Hans se puso en marcha. Colocó las minas de vacío en las enormes columnas de la sala y en la entrada de la caverna. Cuando hubo terminado desconectó el Rover, se dirigió al centro de la sala y apagó las luces de su traje. Esperaba que derrumbar la caverna aislara a aquellos seres durante algunos meses. Al menos el tiempo necesario para que KA3000 completara la cúpula y para que los miembros de la próxima expedición, que debían llegar dentro de un año, se preparasen para luchar.

Al cabo de unos segundos Libélula I pasó silbando por encima de su cabeza en dirección a la gruta que la llevaría al exterior. Ya podía oír a los seres, se acercaban velozmente. Tras el pánico inicial, Hans se sentía extrañamente calmado. Cuando aceptó formar parte del Proyecto Juno sabía que era un viaje sin retorno, aunque no hubiera podido imaginar aquel final. Y entonces, como una llama en mitad de un páramo nocturno, lo comprendió. Se había exiliado en Marte para olvidar, para dejar atrás el sufrimiento y el dolor de la Tierra, pero eso era imposible.
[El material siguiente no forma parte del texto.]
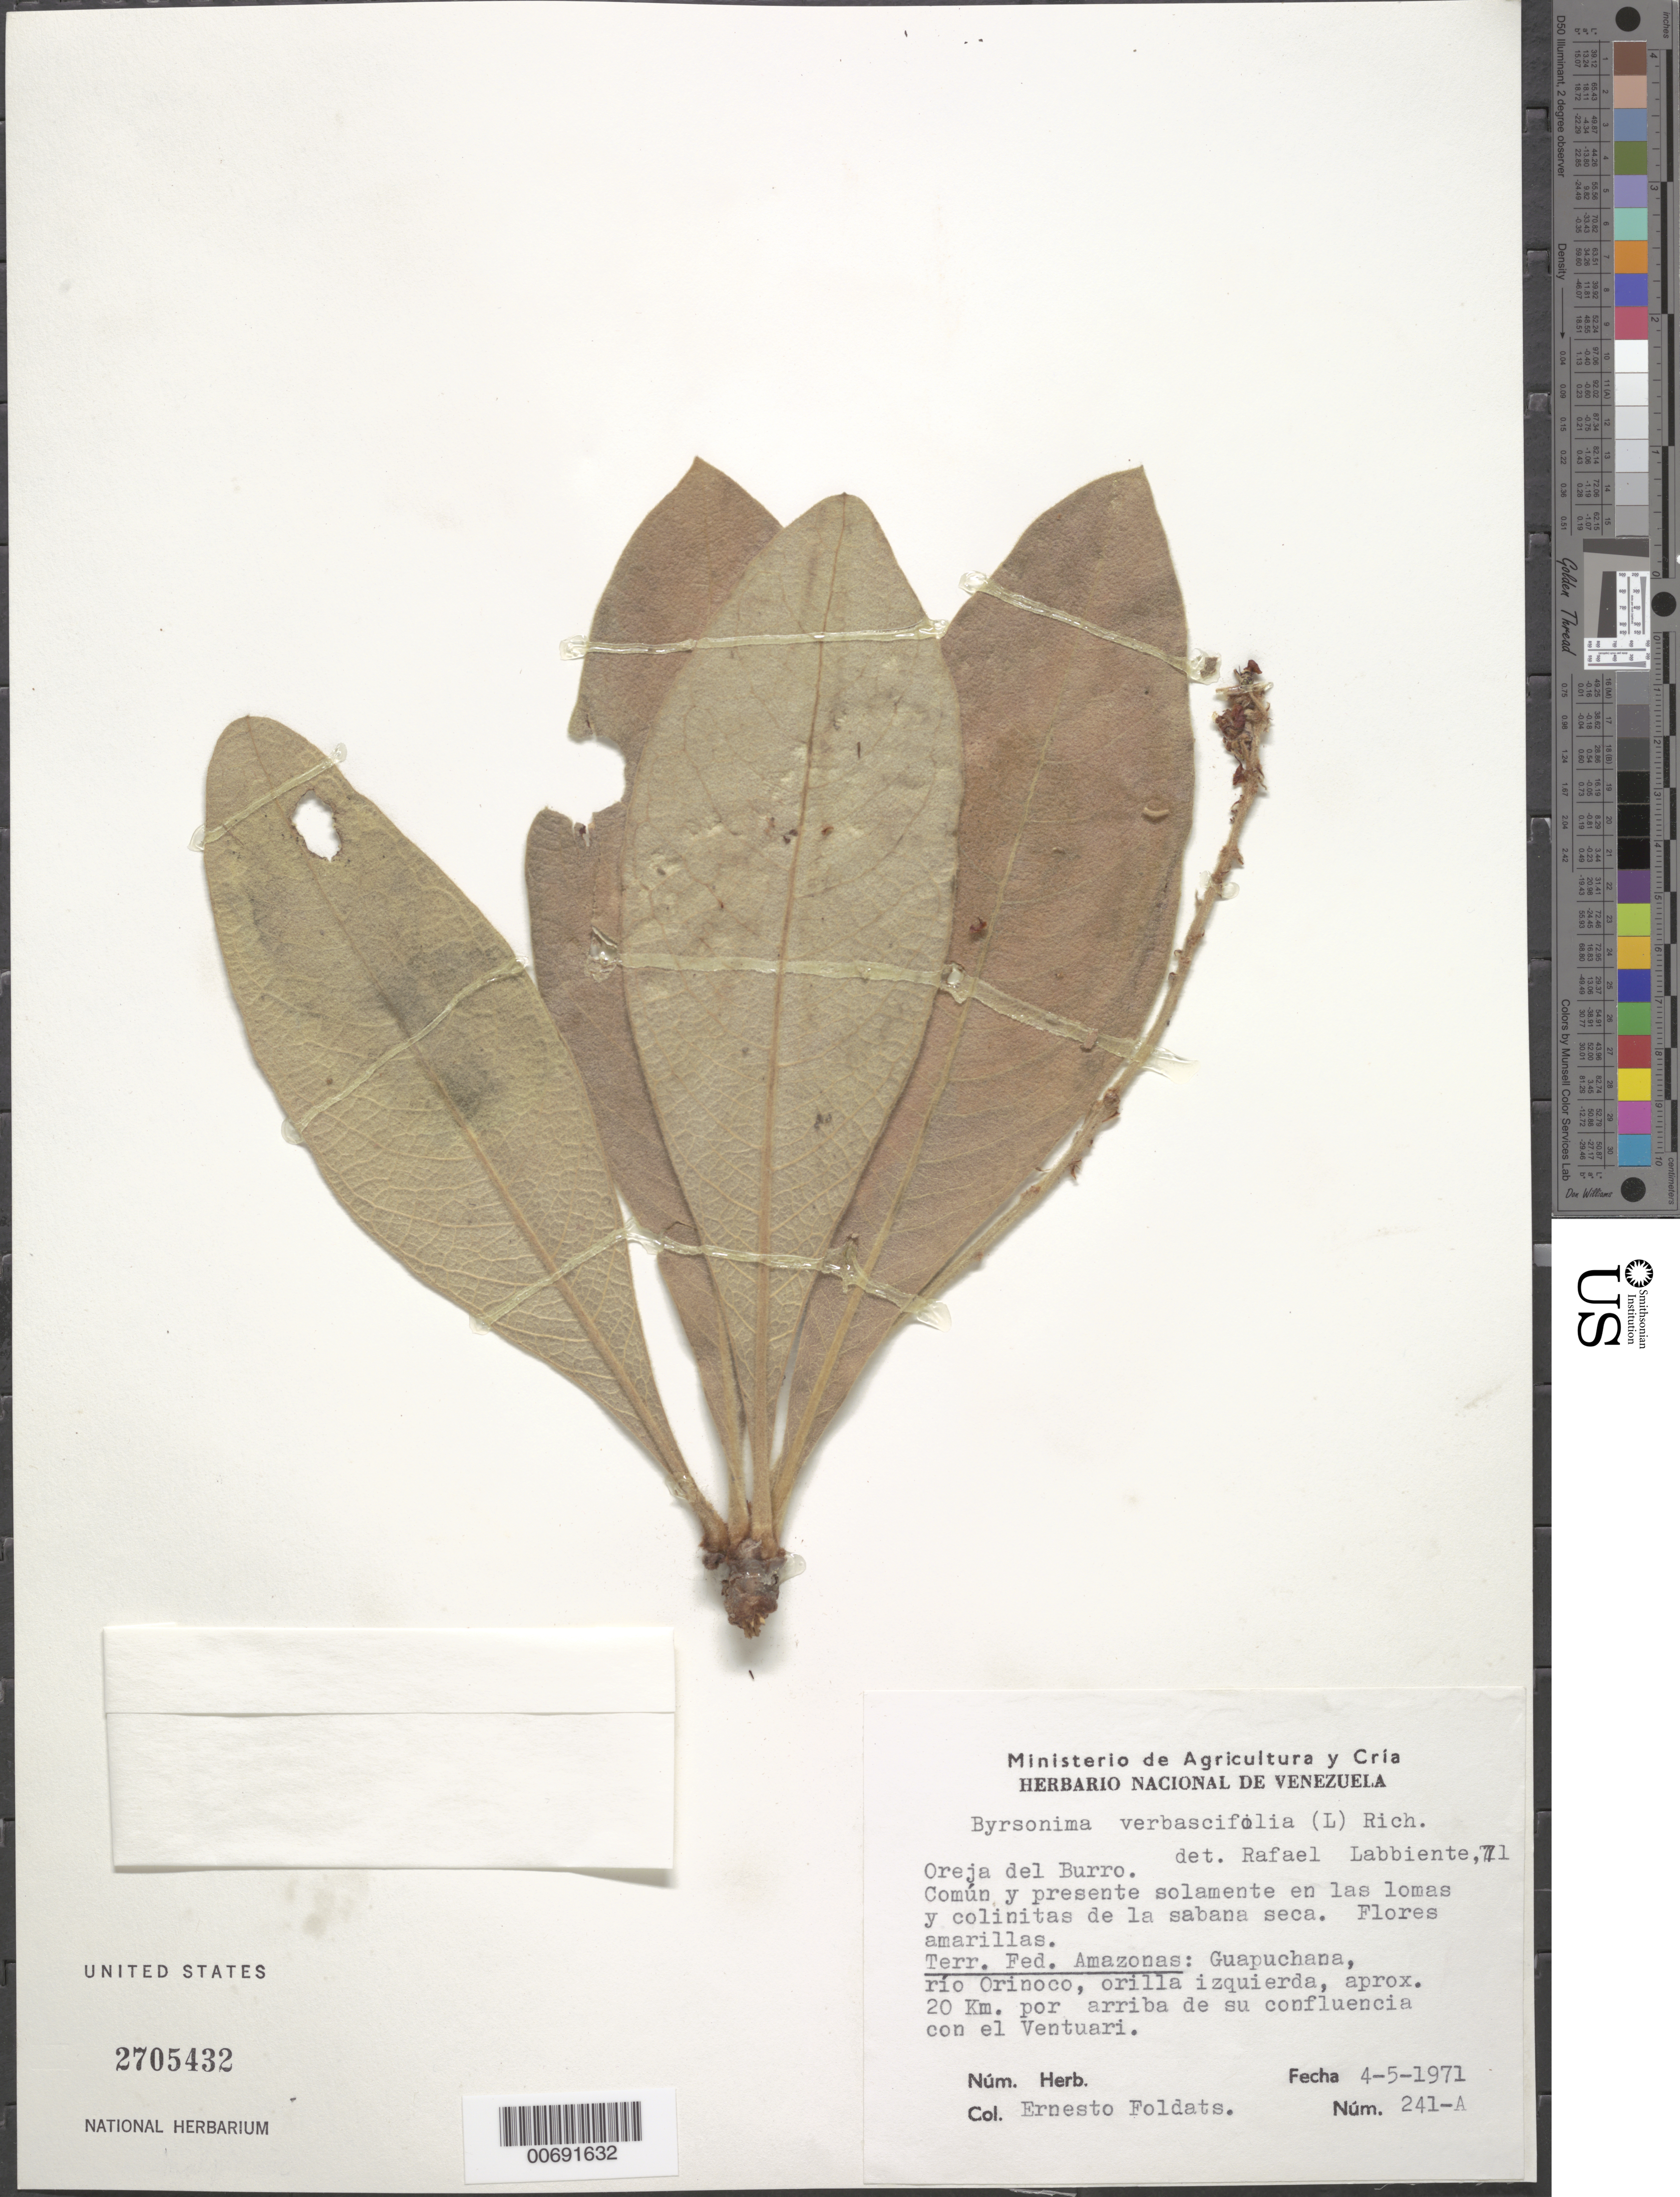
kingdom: Plantae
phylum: Tracheophyta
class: Magnoliopsida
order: Malpighiales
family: Malpighiaceae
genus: Byrsonima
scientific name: Byrsonima verbascifolia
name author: (L.) DC.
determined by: Labbiente, R.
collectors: E. Foldats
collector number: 241 A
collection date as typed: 4-May-71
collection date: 1971-05-04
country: Venezuela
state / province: Amazonas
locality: Guapachana, Río Orinoco, 20 km por arriba de su confluencia con el Ventuari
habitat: Orilla izquierda, las lomas y colinitas de la sabana seca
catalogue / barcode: US 2705432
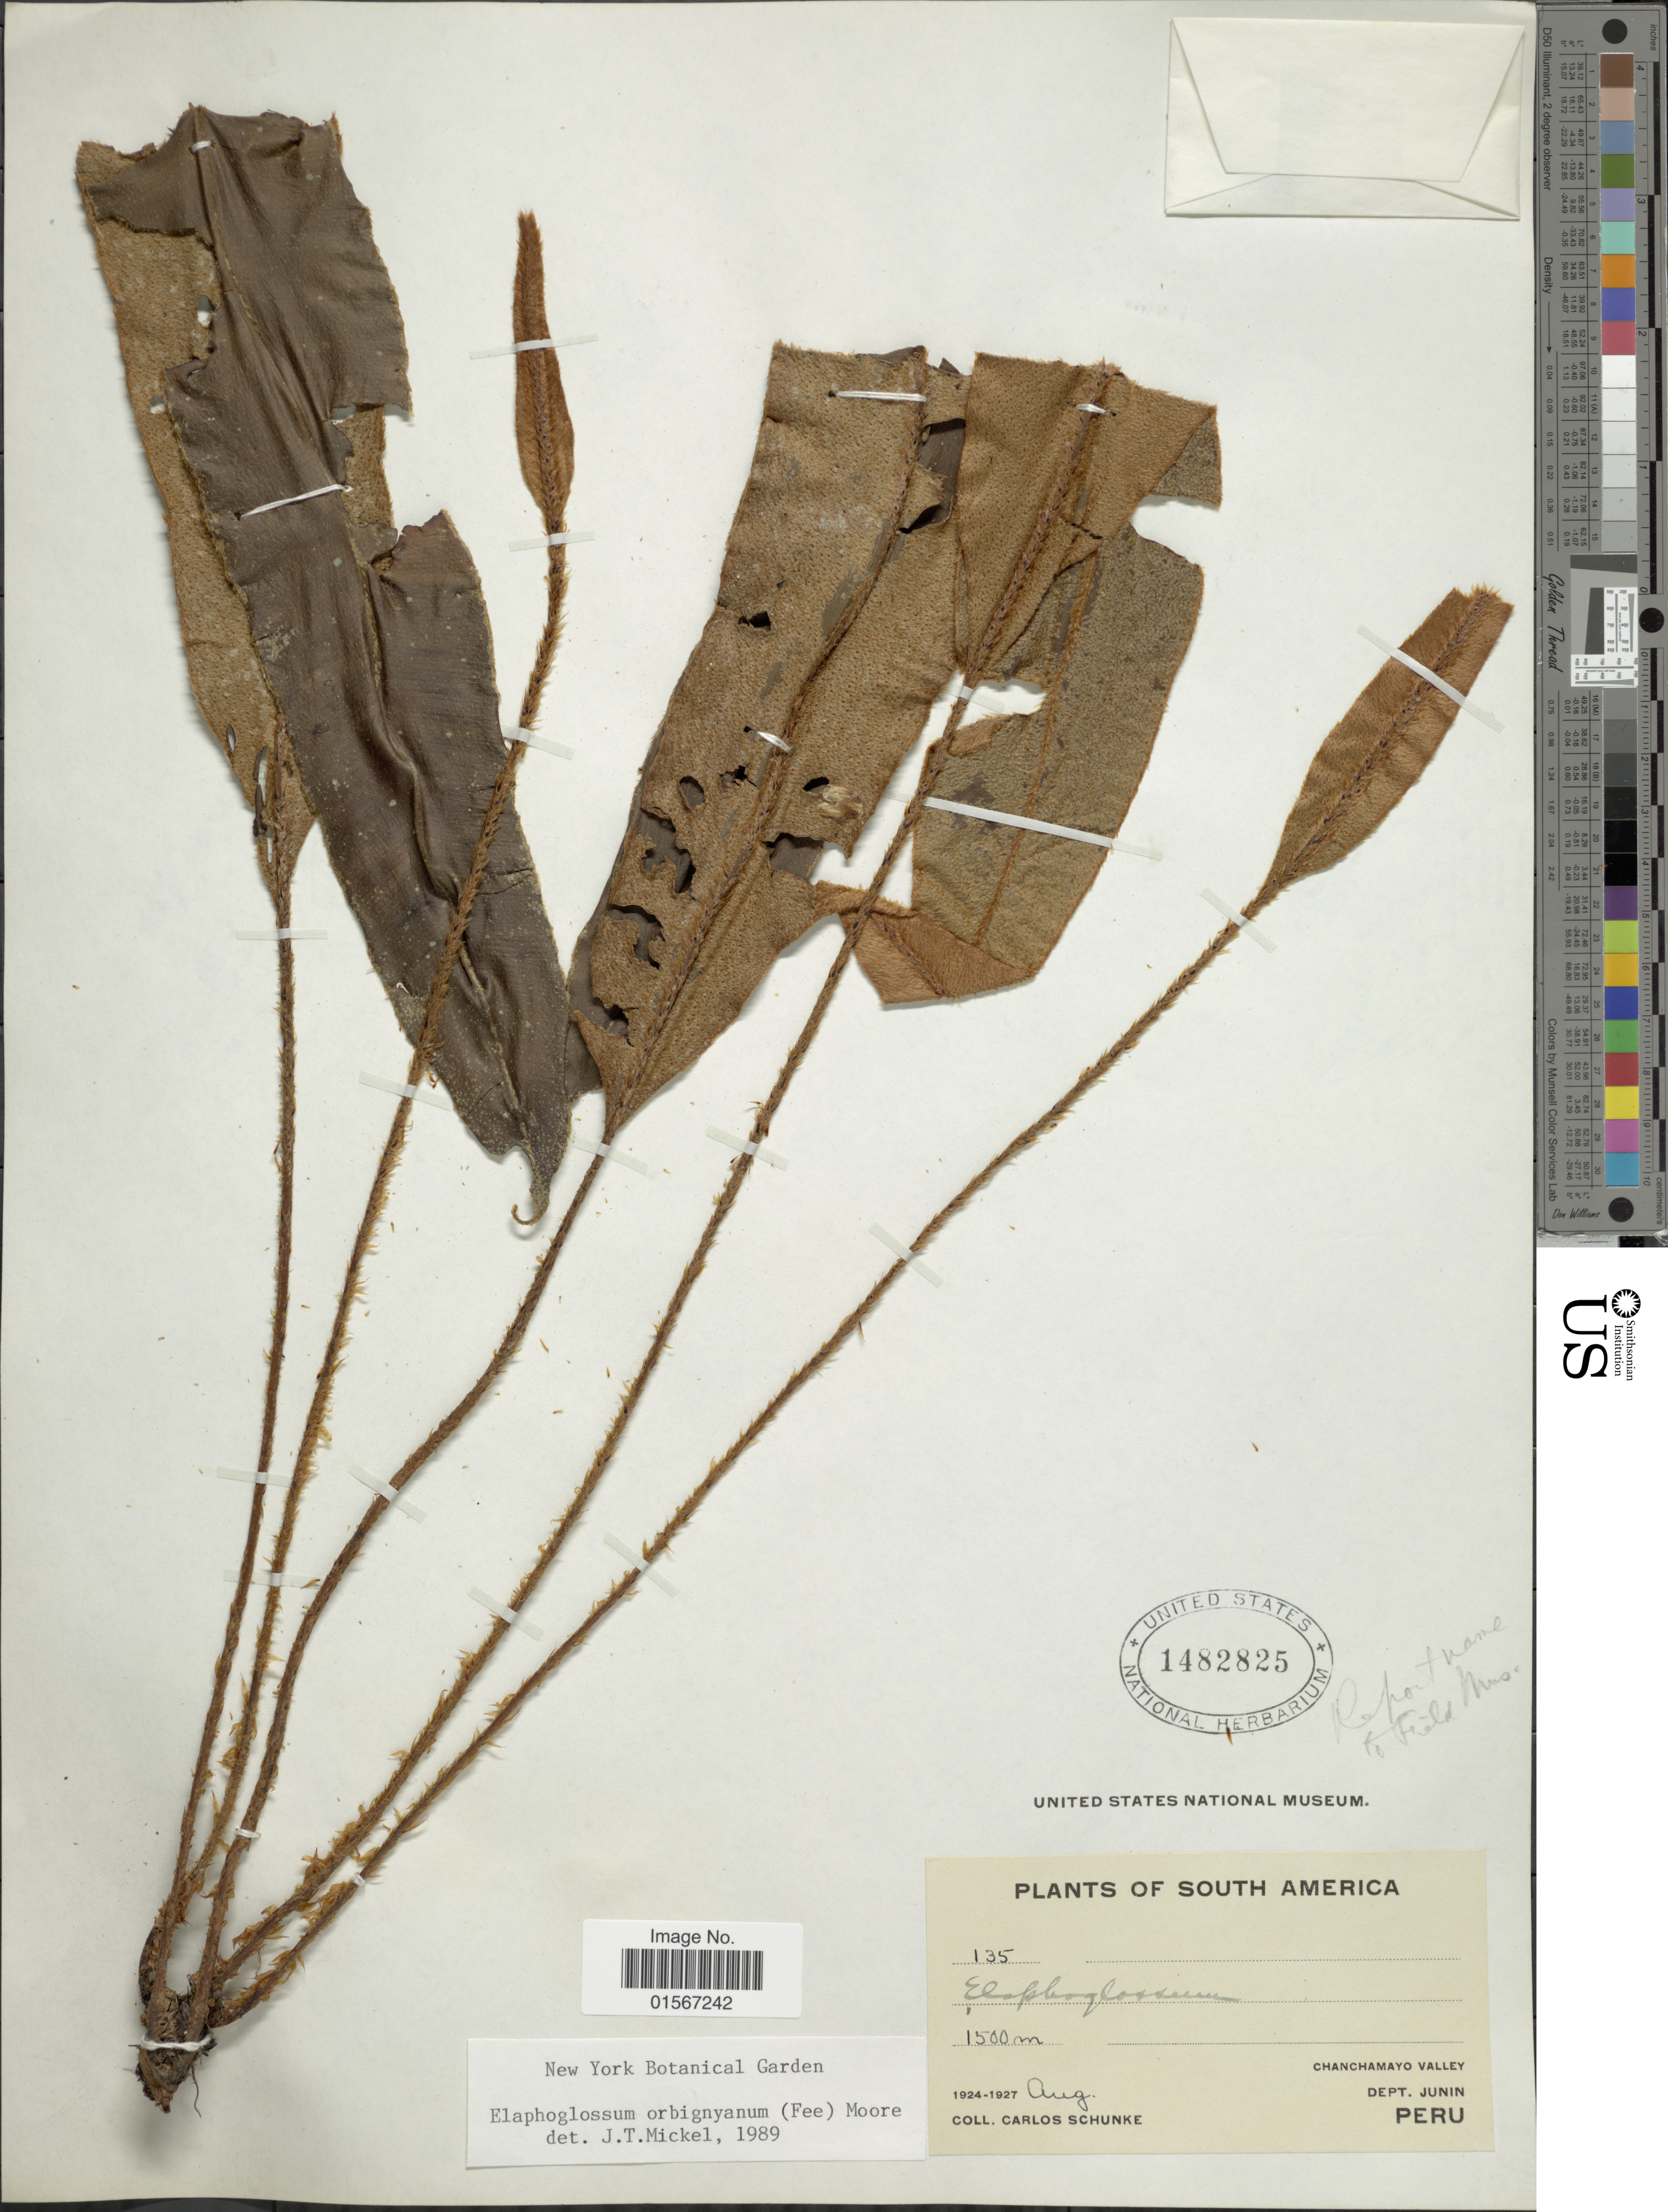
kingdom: Plantae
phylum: Tracheophyta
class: Polypodiopsida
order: Polypodiales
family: Dryopteridaceae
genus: Elaphoglossum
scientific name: Elaphoglossum orbignyanum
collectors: C. Schunke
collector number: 135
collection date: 1924-08/1927-08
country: Peru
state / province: Junín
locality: South America, Chanchamayo Valley, Dept. Junin, Peru.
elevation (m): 1500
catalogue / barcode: US 1482825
Como aquellos seres, los recuerdos más oscuros y dolorosos siempre esperan dormidos en las profundidades más recónditas, esperando el momento de regresar para asestar su puñalada eterna. Y siempre regresarían, una y otra vez, no importaba lo lejos que Hans huyera.

Aquel era tan buen lugar para morir como otro cualquiera.

Aplastado por la densa negrura de la montaña, Hans se sentó en el suelo y preparó los mandos de su antebrazo. Cerró los ojos. Pensó en su exmujer. Pensó en Acky mirando el Gran Cañón. Y esperó.